━━━━━ The records ━━━━━

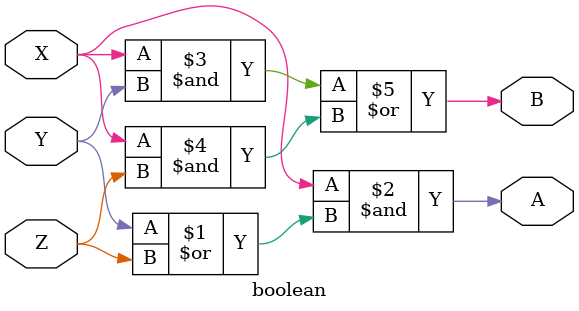
<source format=v>
module boolean(

    input   X,
    input   Y,
    input   Z,
    
    output  A,
    output  B,
    );

    
   assign A=(X&(Y|Z));
   assign B=((X&Y)|(X&Z));

    endmodule

</source>
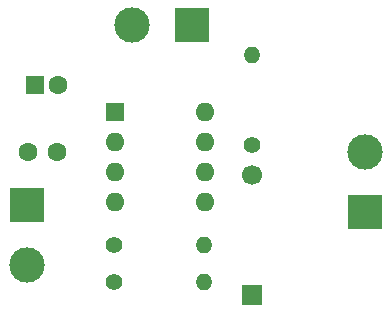
<source format=gbr>
%TF.GenerationSoftware,KiCad,Pcbnew,(5.1.6)-1*%
%TF.CreationDate,2020-06-13T20:27:38+05:30*%
%TF.ProjectId,USING 555,5553494e-4720-4353-9535-2e6b69636164,rev?*%
%TF.SameCoordinates,Original*%
%TF.FileFunction,Copper,L1,Top*%
%TF.FilePolarity,Positive*%
%FSLAX46Y46*%
G04 Gerber Fmt 4.6, Leading zero omitted, Abs format (unit mm)*
G04 Created by KiCad (PCBNEW (5.1.6)-1) date 2020-06-13 20:27:38*
%MOMM*%
%LPD*%
G01*
G04 APERTURE LIST*
%TA.AperFunction,ComponentPad*%
%ADD10R,1.600000X1.600000*%
%TD*%
%TA.AperFunction,ComponentPad*%
%ADD11C,1.600000*%
%TD*%
%TA.AperFunction,ComponentPad*%
%ADD12C,1.699260*%
%TD*%
%TA.AperFunction,ComponentPad*%
%ADD13R,1.699260X1.699260*%
%TD*%
%TA.AperFunction,ComponentPad*%
%ADD14R,3.000000X3.000000*%
%TD*%
%TA.AperFunction,ComponentPad*%
%ADD15C,3.000000*%
%TD*%
%TA.AperFunction,ComponentPad*%
%ADD16C,1.400000*%
%TD*%
%TA.AperFunction,ComponentPad*%
%ADD17O,1.400000X1.400000*%
%TD*%
%TA.AperFunction,ComponentPad*%
%ADD18O,1.600000X1.600000*%
%TD*%
G04 APERTURE END LIST*
D10*
%TO.P,C1,1*%
%TO.N,Net-(C1-Pad1)*%
X129540000Y-86360000D03*
D11*
%TO.P,C1,2*%
%TO.N,GND*%
X131540000Y-86360000D03*
%TD*%
%TO.P,C2,2*%
%TO.N,GND*%
X131445000Y-92075000D03*
%TO.P,C2,1*%
%TO.N,Net-(C2-Pad1)*%
X128945000Y-92075000D03*
%TD*%
D12*
%TO.P,LED,2*%
%TO.N,Net-(D1-Pad2)*%
X147952460Y-93979480D03*
D13*
%TO.P,LED,1*%
%TO.N,GND*%
X147952460Y-104139480D03*
%TD*%
D14*
%TO.P,GND1,1*%
%TO.N,Net-(C2-Pad1)*%
X128905000Y-96520000D03*
D15*
%TO.P,GND1,2*%
%TO.N,GND*%
X128905000Y-101600000D03*
%TD*%
%TO.P,OUT,2*%
%TO.N,GND*%
X157480000Y-92075000D03*
D14*
%TO.P,OUT,1*%
%TO.N,Net-(D1-Pad2)*%
X157480000Y-97155000D03*
%TD*%
D16*
%TO.P,R1,1*%
%TO.N,VCC*%
X136230001Y-99970001D03*
D17*
%TO.P,R1,2*%
%TO.N,Net-(R1-Pad2)*%
X143850001Y-99970001D03*
%TD*%
%TO.P,R2,2*%
%TO.N,Net-(C1-Pad1)*%
X143850001Y-103120001D03*
D16*
%TO.P,R2,1*%
%TO.N,Net-(R1-Pad2)*%
X136230001Y-103120001D03*
%TD*%
%TO.P,R3,1*%
%TO.N,Net-(D1-Pad2)*%
X147955000Y-91440000D03*
D17*
%TO.P,R3,2*%
%TO.N,Net-(R3-Pad2)*%
X147955000Y-83820000D03*
%TD*%
D10*
%TO.P,U1,1*%
%TO.N,GND*%
X136380001Y-88720001D03*
D18*
%TO.P,U1,5*%
%TO.N,Net-(C2-Pad1)*%
X144000001Y-96340001D03*
%TO.P,U1,2*%
%TO.N,Net-(C1-Pad1)*%
X136380001Y-91260001D03*
%TO.P,U1,6*%
X144000001Y-93800001D03*
%TO.P,U1,3*%
%TO.N,Net-(R3-Pad2)*%
X136380001Y-93800001D03*
%TO.P,U1,7*%
%TO.N,Net-(R1-Pad2)*%
X144000001Y-91260001D03*
%TO.P,U1,4*%
%TO.N,VCC*%
X136380001Y-96340001D03*
%TO.P,U1,8*%
X144000001Y-88720001D03*
%TD*%
D14*
%TO.P,VCC,1*%
%TO.N,VCC*%
X142875000Y-81280000D03*
D15*
%TO.P,VCC,2*%
%TO.N,GND*%
X137795000Y-81280000D03*
%TD*%
M02*

</source>
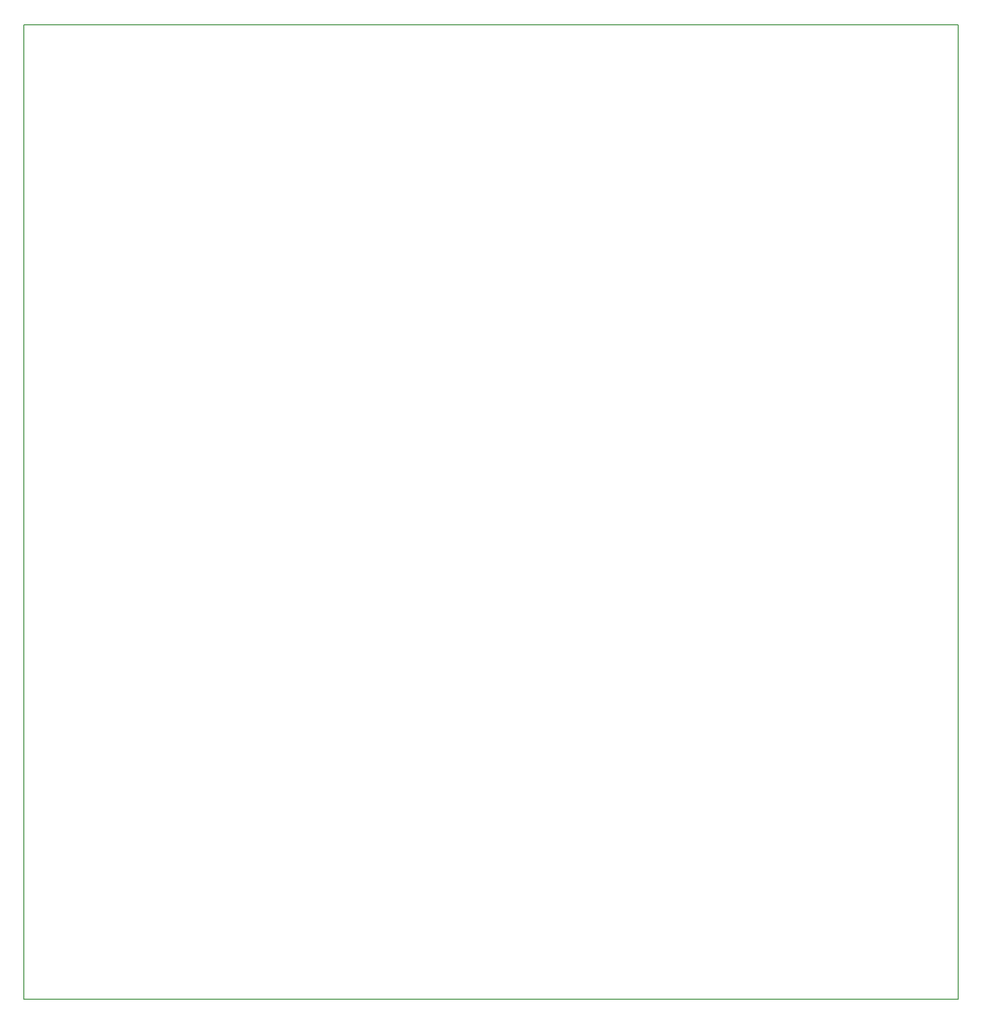
<source format=gbr>
%TF.GenerationSoftware,KiCad,Pcbnew,9.0.3*%
%TF.CreationDate,2025-08-21T13:00:16+03:00*%
%TF.ProjectId,Solar Cooling Project,536f6c61-7220-4436-9f6f-6c696e672050,rev?*%
%TF.SameCoordinates,Original*%
%TF.FileFunction,Profile,NP*%
%FSLAX46Y46*%
G04 Gerber Fmt 4.6, Leading zero omitted, Abs format (unit mm)*
G04 Created by KiCad (PCBNEW 9.0.3) date 2025-08-21 13:00:16*
%MOMM*%
%LPD*%
G01*
G04 APERTURE LIST*
%TA.AperFunction,Profile*%
%ADD10C,0.200000*%
%TD*%
G04 APERTURE END LIST*
D10*
X17000000Y-187500000D02*
X17000000Y-14500000D01*
X19500000Y-187500000D02*
X17000000Y-187500000D01*
X183000000Y-187500000D02*
X19500000Y-187500000D01*
X17000000Y-14500000D02*
X183000000Y-14500000D01*
X183000000Y-14500000D02*
X183000000Y-187500000D01*
M02*

</source>
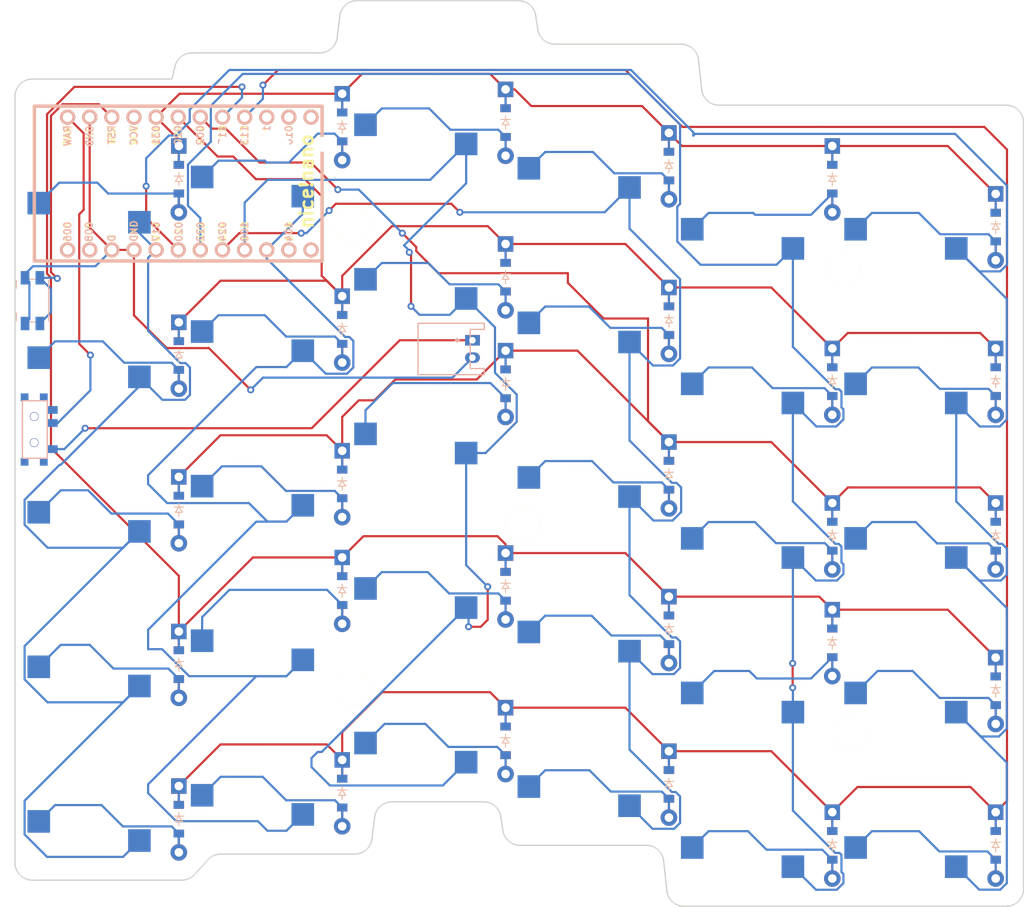
<source format=kicad_pcb>
(kicad_pcb
	(version 20241229)
	(generator "pcbnew")
	(generator_version "9.0")
	(general
		(thickness 1.6)
		(legacy_teardrops no)
	)
	(paper "A3")
	(title_block
		(title "right")
		(rev "v1.0.0")
		(company "Unknown")
	)
	(layers
		(0 "F.Cu" signal)
		(2 "B.Cu" signal)
		(9 "F.Adhes" user "F.Adhesive")
		(11 "B.Adhes" user "B.Adhesive")
		(13 "F.Paste" user)
		(15 "B.Paste" user)
		(5 "F.SilkS" user "F.Silkscreen")
		(7 "B.SilkS" user "B.Silkscreen")
		(1 "F.Mask" user)
		(3 "B.Mask" user)
		(17 "Dwgs.User" user "User.Drawings")
		(19 "Cmts.User" user "User.Comments")
		(21 "Eco1.User" user "User.Eco1")
		(23 "Eco2.User" user "User.Eco2")
		(25 "Edge.Cuts" user)
		(27 "Margin" user)
		(31 "F.CrtYd" user "F.Courtyard")
		(29 "B.CrtYd" user "B.Courtyard")
		(35 "F.Fab" user)
		(33 "B.Fab" user)
	)
	(setup
		(pad_to_mask_clearance 0.05)
		(allow_soldermask_bridges_in_footprints no)
		(tenting front back)
		(pcbplotparams
			(layerselection 0x00000000_00000000_55555555_5755f5ff)
			(plot_on_all_layers_selection 0x00000000_00000000_00000000_00000000)
			(disableapertmacros no)
			(usegerberextensions no)
			(usegerberattributes yes)
			(usegerberadvancedattributes yes)
			(creategerberjobfile yes)
			(dashed_line_dash_ratio 12.000000)
			(dashed_line_gap_ratio 3.000000)
			(svgprecision 4)
			(plotframeref no)
			(mode 1)
			(useauxorigin no)
			(hpglpennumber 1)
			(hpglpenspeed 20)
			(hpglpendiameter 15.000000)
			(pdf_front_fp_property_popups yes)
			(pdf_back_fp_property_popups yes)
			(pdf_metadata yes)
			(pdf_single_document no)
			(dxfpolygonmode yes)
			(dxfimperialunits yes)
			(dxfusepcbnewfont yes)
			(psnegative no)
			(psa4output no)
			(plot_black_and_white yes)
			(sketchpadsonfab no)
			(plotpadnumbers no)
			(hidednponfab no)
			(sketchdnponfab yes)
			(crossoutdnponfab yes)
			(subtractmaskfromsilk no)
			(outputformat 1)
			(mirror no)
			(drillshape 0)
			(scaleselection 1)
			(outputdirectory "../Greber/")
		)
	)
	(net 0 "")
	(net 1 "P020")
	(net 2 "mirror_first_mod")
	(net 3 "mirror_first_bottom")
	(net 4 "mirror_first_home")
	(net 5 "mirror_first_top")
	(net 6 "mirror_first_num")
	(net 7 "P022")
	(net 8 "mirror_second_mod")
	(net 9 "mirror_second_bottom")
	(net 10 "mirror_second_home")
	(net 11 "mirror_second_top")
	(net 12 "mirror_second_num")
	(net 13 "P024")
	(net 14 "mirror_third_mod")
	(net 15 "mirror_third_bottom")
	(net 16 "mirror_third_home")
	(net 17 "mirror_third_top")
	(net 18 "mirror_third_num")
	(net 19 "P100")
	(net 20 "mirror_fourth_mod")
	(net 21 "mirror_fourth_bottom")
	(net 22 "mirror_fourth_home")
	(net 23 "mirror_fourth_top")
	(net 24 "mirror_fourth_num")
	(net 25 "P011")
	(net 26 "mirror_fifth_mod")
	(net 27 "mirror_fifth_bottom")
	(net 28 "mirror_fifth_home")
	(net 29 "mirror_fifth_top")
	(net 30 "mirror_fifth_num")
	(net 31 "P017")
	(net 32 "mirror_sixth_mod")
	(net 33 "mirror_sixth_bottom")
	(net 34 "mirror_sixth_home")
	(net 35 "mirror_sixth_top")
	(net 36 "mirror_sixth_num")
	(net 37 "P113")
	(net 38 "P115")
	(net 39 "P002")
	(net 40 "P029")
	(net 41 "P031")
	(net 42 "RAW")
	(net 43 "GND")
	(net 44 "RST")
	(net 45 "VCC")
	(net 46 "P111")
	(net 47 "P010")
	(net 48 "P009")
	(net 49 "P006")
	(net 50 "P008")
	(net 51 "P104")
	(net 52 "P106")
	(net 53 "pos")
	(footprint "E73:SPDT_C128955" (layer "F.Cu") (at 244.95 105.75 90))
	(footprint "ComboDiode" (layer "F.Cu") (at 317.8 146.5 -90))
	(footprint "PG1350" (layer "F.Cu") (at 328.75 96.75 180))
	(footprint "ComboDiode" (layer "F.Cu") (at 355.3 100.25 -90))
	(footprint "PG1350" (layer "F.Cu") (at 328.75 150 180))
	(footprint "ComboDiode" (layer "F.Cu") (at 280.3 94.25 -90))
	(footprint "PG1350" (layer "F.Cu") (at 310 107.5 180))
	(footprint "HOLE_M2_TH" (layer "F.Cu") (at 281.5 135.5))
	(footprint "PG1350" (layer "F.Cu") (at 253.75 93.75 180))
	(footprint "PG1350" (layer "F.Cu") (at 291.25 120.25 180))
	(footprint "ComboDiode" (layer "F.Cu") (at 355.3 82.5 -90))
	(footprint "ComboDiode" (layer "F.Cu") (at 317.8 75.5 -90))
	(footprint "ComboDiode" (layer "F.Cu") (at 299.05 123.75 -90))
	(footprint "ComboDiode" (layer "F.Cu") (at 336.55 153.5 -90))
	(footprint "HOLE_M2_TH" (layer "F.Cu") (at 301 116.75))
	(footprint "ComboDiode" (layer "F.Cu") (at 299.05 88.25 -90))
	(footprint "ComboDiode" (layer "F.Cu") (at 299.05 141.5 -90))
	(footprint "PG1350" (layer "F.Cu") (at 310 72 180))
	(footprint "ComboDiode" (layer "F.Cu") (at 336.55 130.25 -90))
	(footprint "ComboDiode" (layer "F.Cu") (at 299.05 70.5 -90))
	(footprint "ComboDiode" (layer "F.Cu") (at 355.3 153.5 -90))
	(footprint "PG1350" (layer "F.Cu") (at 347.5 114.5 180))
	(footprint "ComboDiode" (layer "F.Cu") (at 280.3 147.5 -90))
	(footprint "ComboDiode" (layer "F.Cu") (at 355.3 118 -90))
	(footprint "PG1350" (layer "F.Cu") (at 310 125.25 180))
	(footprint "ComboDiode" (layer "F.Cu") (at 261.55 115 -90))
	(footprint "PG1350" (layer "F.Cu") (at 347.5 132.25 180))
	(footprint "PG1350" (layer "F.Cu") (at 310 143 180))
	(footprint "PG1350" (layer "F.Cu") (at 347.5 79 180))
	(footprint "PG1350" (layer "F.Cu") (at 291.25 102.5 180))
	(footprint "PG1350" (layer "F.Cu") (at 310 89.75 180))
	(footprint "Panasonic_EVQPUL_EVQPUC" (layer "F.Cu") (at 244.75 90.95 90))
	(footprint "ComboDiode" (layer "F.Cu") (at 317.8 111 -90))
	(footprint "ComboDiode" (layer "F.Cu") (at 261.55 150.5 -90))
	(footprint "PG1350" (layer "F.Cu") (at 253.75 129.25 180))
	(footprint "HOLE_M2_TH" (layer "F.Cu") (at 281.5 82.25))
	(footprint "PG1350" (layer "F.Cu") (at 291.25 84.75 180))
	(footprint "PG1350" (layer "F.Cu") (at 272.5 108.5 180))
	(footprint "ComboDiode" (layer "F.Cu") (at 317.8 93.25 -90))
	(footprint "ComboDiode" (layer "F.Cu") (at 280.3 71 -90))
	(footprint "nice_nano" (layer "F.Cu") (at 262.75 77.5))
	(footprint "PG1350" (layer "F.Cu") (at 328.75 114.5 180))
	(footprint "ComboDiode"
		(layer "F.Cu")
		(uuid "8c3a7c9f-1b51-4bc0-8ea9-f657d2f9a12f")
		(at 261.55 97
... [229477 chars truncated]
</source>
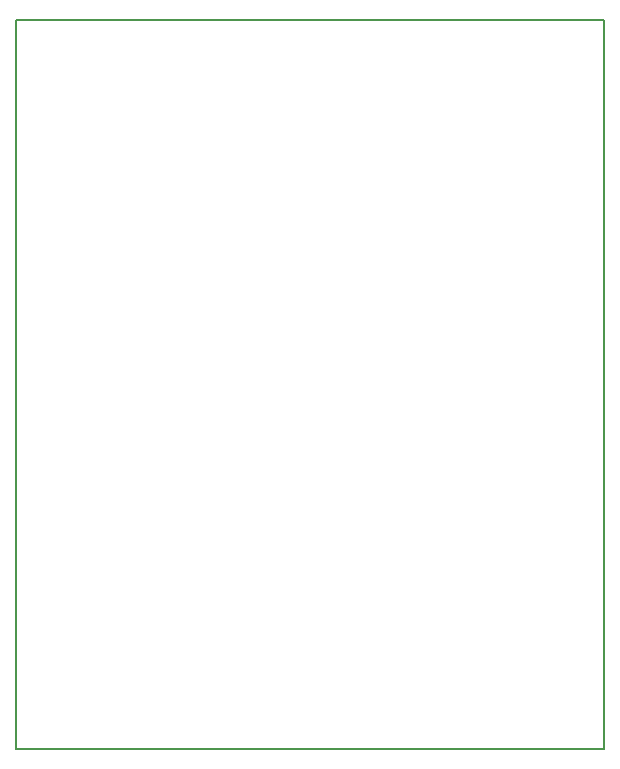
<source format=gto>
G04 MADE WITH FRITZING*
G04 WWW.FRITZING.ORG*
G04 DOUBLE SIDED*
G04 HOLES PLATED*
G04 CONTOUR ON CENTER OF CONTOUR VECTOR*
%ASAXBY*%
%FSLAX23Y23*%
%MOIN*%
%OFA0B0*%
%SFA1.0B1.0*%
%ADD10R,1.968500X2.440940X1.952500X2.424940*%
%ADD11C,0.008000*%
%LNSILK1*%
G90*
G70*
G54D11*
X4Y2437D02*
X1965Y2437D01*
X1965Y4D01*
X4Y4D01*
X4Y2437D01*
D02*
G04 End of Silk1*
M02*
</source>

━━━━━

- [Activity]: In the listing above, locate the line with "291.25 84.75 180))" and the line with "280.3 71 -90))", then extract exactly those lines and every line between them, and nothing more.

- [Solved problem]:
	(footprint "PG1350" (layer "F.Cu") (at 291.25 84.75 180))
	(footprint "PG1350" (layer "F.Cu") (at 272.5 108.5 180))
	(footprint "ComboDiode" (layer "F.Cu") (at 317.8 93.25 -90))
	(footprint "ComboDiode" (layer "F.Cu") (at 280.3 71 -90))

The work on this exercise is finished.